Stored data entries:
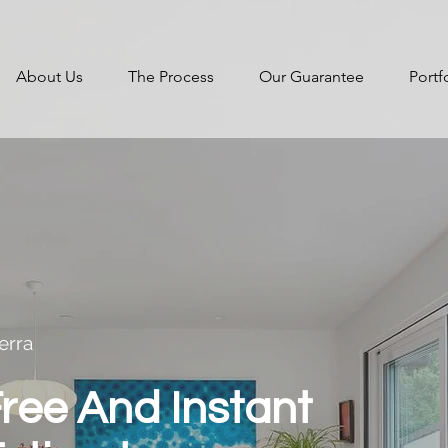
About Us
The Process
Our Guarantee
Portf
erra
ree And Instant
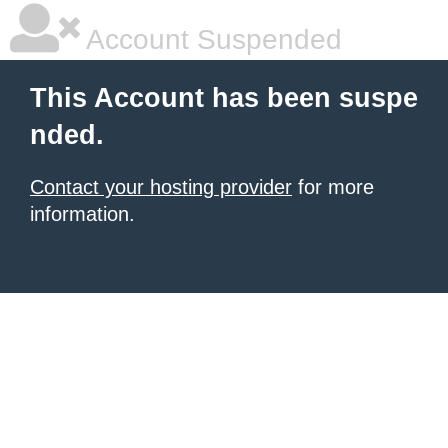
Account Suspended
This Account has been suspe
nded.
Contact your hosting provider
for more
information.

=== WRITTEN TASK ===
Omit every picture, then repeat the remaining data exactly as it appears above.

=== SOLUTION TO THIS TASK ===
About Us
The Process
Our Guarantee
Portf
erra
ree And Instant
Account Suspended
This Account has been suspe
nded.
Contact your hosting provider
for more
information.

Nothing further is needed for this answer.